Weltwirtschaft im Sog der Autokrise

Die Flaute der Schlüsselbranche greift auf die gesamte Wirtschaft über. Erstmals seit 2003 gibt es mehr Firmen-Pleiten. Zulieferer wie Infineon schreiben Milliardenverluste. MAN kürzt die Produktion.
MÜNCHEN Es ist eine der tiefsten Krisen, die die Branche je erlebt hat – und sie greift immer stärker auf den Rest der Wirtschaft über.
"Die Automobilmärkte haben eine Talfahrt genommen, die in dieser Geschwindigkeit und Ausprägung noch nie vorher stattgefunden hat", sagte der Chef des Autoverbands VDA , Matthias Wissmann, gestern. Und er zeichnete ein düsteres Bild von der Zukunft: Nächstes Jahr werden wohl nur noch 2,9 Millionen Wagen neu zugelassen – so wenig wie seit 1990 nicht mehr.
Das werde sich auch bei den Jobs niederschlagen. Bereits von August auf September habe die Branche 1850 Stellen beim Stammpersonal gestrichen. Hinzu kommen 10000 Zeitarbeits-Jobs. "Das Ziel ist, so lange wie möglich Stammpersonal zu halten", so Wissmann. "Aber je länger und tiefer die Krise ist, desto größer werden die Auswirkungen."
Immer mehr Autobauer drosseln die Produktion
Bei den Herstellern selbst äußert sich das in immer längeren Produktionsstopps. BMW schloss gestern nicht aus, die Produktion weiter zu drosseln – und zusätzlich beim Personal zu kürzen. Bei Daimler sollen nun nicht nur an Weihnachten die Bänder ruhen. Auch an Ostern soll zwei Wochen nichts gehen, in den Sommerferien drei Wochen. Und Opel will die Produktion des Astra um bis zu 30 Prozent drosseln.

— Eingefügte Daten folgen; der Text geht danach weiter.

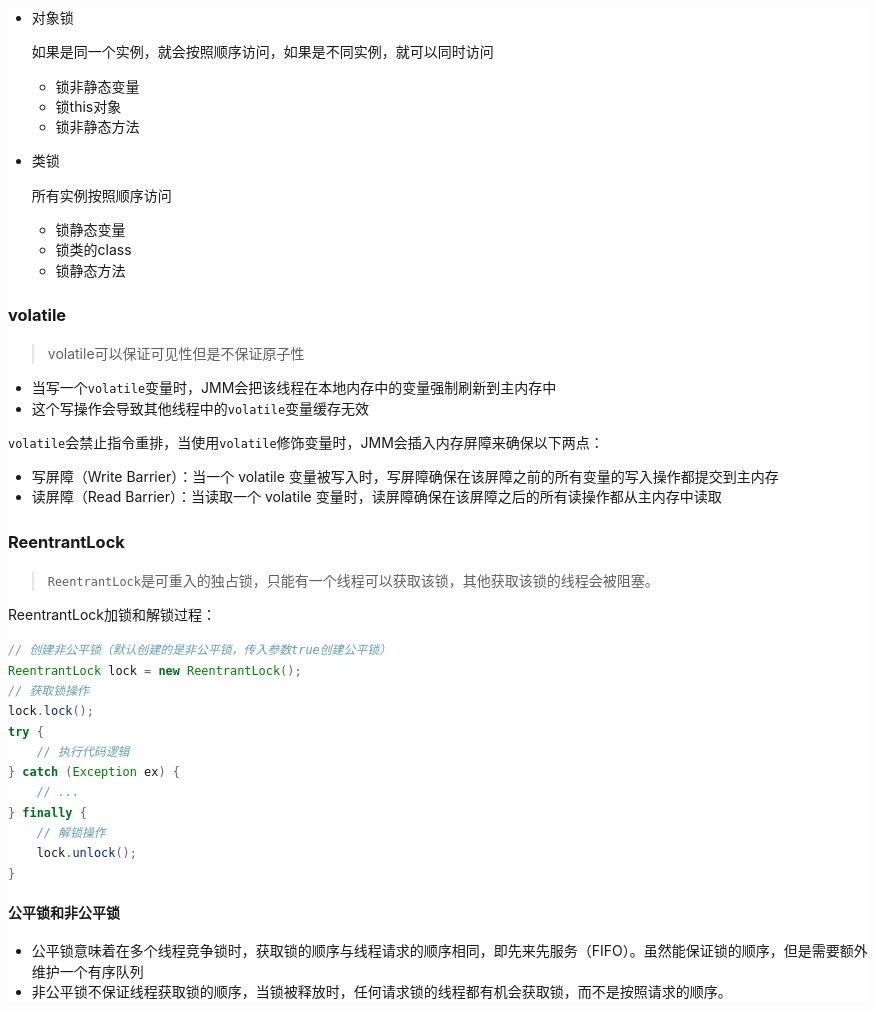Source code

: 

- 对象锁

  如果是同一个实例，就会按照顺序访问，如果是不同实例，就可以同时访问

  - 锁非静态变量
  - 锁this对象
  - 锁非静态方法

- 类锁

  所有实例按照顺序访问

  - 锁静态变量
  - 锁类的class
  - 锁静态方法



### volatile

> volatile可以保证可见性但是不保证原子性

- 当写一个`volatile`变量时，JMM会把该线程在本地内存中的变量强制刷新到主内存中
- 这个写操作会导致其他线程中的`volatile`变量缓存无效

`volatile`会禁止指令重排，当使用`volatile`修饰变量时，JMM会插入内存屏障来确保以下两点：

- 写屏障（Write Barrier）：当一个 volatile 变量被写入时，写屏障确保在该屏障之前的所有变量的写入操作都提交到主内存
- 读屏障（Read Barrier）：当读取一个 volatile 变量时，读屏障确保在该屏障之后的所有读操作都从主内存中读取

### ReentrantLock

> `ReentrantLock`是可重入的独占锁，只能有一个线程可以获取该锁，其他获取该锁的线程会被阻塞。



ReentrantLock加锁和解锁过程：

```java
// 创建非公平锁（默认创建的是非公平锁，传入参数true创建公平锁）
ReentrantLock lock = new ReentrantLock();
// 获取锁操作
lock.lock();
try {
    // 执行代码逻辑
} catch (Exception ex) {
    // ...
} finally {
    // 解锁操作
    lock.unlock();
}
```

#### 公平锁和非公平锁

- 公平锁意味着在多个线程竞争锁时，获取锁的顺序与线程请求的顺序相同，即先来先服务（FIFO）。虽然能保证锁的顺序，但是需要额外维护一个有序队列
- 非公平锁不保证线程获取锁的顺序，当锁被释放时，任何请求锁的线程都有机会获取锁，而不是按照请求的顺序。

Solche Diskussionen laufen aber nicht mehr nur bei Pkw-Herstellern. Auch der Lkw-Bauer MAN schraubt die Produktion drastisch runter. 40 bis 50 Tage sollen die Bänder alleine im ersten Halbjahr 2009 stillstehen – unter anderem in München und Nürnberg. Mehr als 10000 Lastwagen stünden bereits auf Lager.
Zu spüren ist die Autokrise längst auch außerhalb der Hersteller-Hallen. Gestern meldete der Münchner Chiphersteller Infineon einen Rekordverlust für das abgelaufene Geschäftsjahr. Mit mehr als drei Milliarden Euro rutschte das Unternehmen in die roten Zahlen. Die Aktie stürzte um 30 Prozent ab. Ein Hauptgrund: Die Autoflaute. Infineon beliefert die Branche mit Chips für die Fahrzeug-Elektronik. Dasselbe gilt für Infineons Tochter Qimonda. Deren Pleite rückt immer näher. Es sei unsicher, ob Quimonda seine Verpflichtungen erfüllen und die finanzielle Lage verbessern könne, teilte Infineon mit.
Die Zahl der Firmenpleiten ist erstmals wieder gestiegen
Der Kollaps der Chip-Tochter wäre nicht die erste Insolvenz, für die die Autokrise heuer mitverantwortlich ist. Gestern stellte der Verband Creditreform seine Insolvenz-Statistik vor. Ergebnis: Erstmals seit 2003 ist die Zahl der Firmenpleiten gegenüber dem Vorjahr gestiegen. Den stärksten Anstieg registrierten die Experten dabei im Fahrzeugbau, der direkt an der Autobranche hängt.
Und das Firmensterben wird weitergehen, meint der Gelsenkirchener Autoprofessor Ferdinand Dudenhöffer. Er glaubt: Rund ein Viertel aller Autohändler wird bald schließen müssen. Und auch vielen Zulieferern werde es so gehen, wenn der Staat nicht helfe. Dudenhöffer fordert deshalb einen 5-Milliarden-Kreditfonds für die Branche.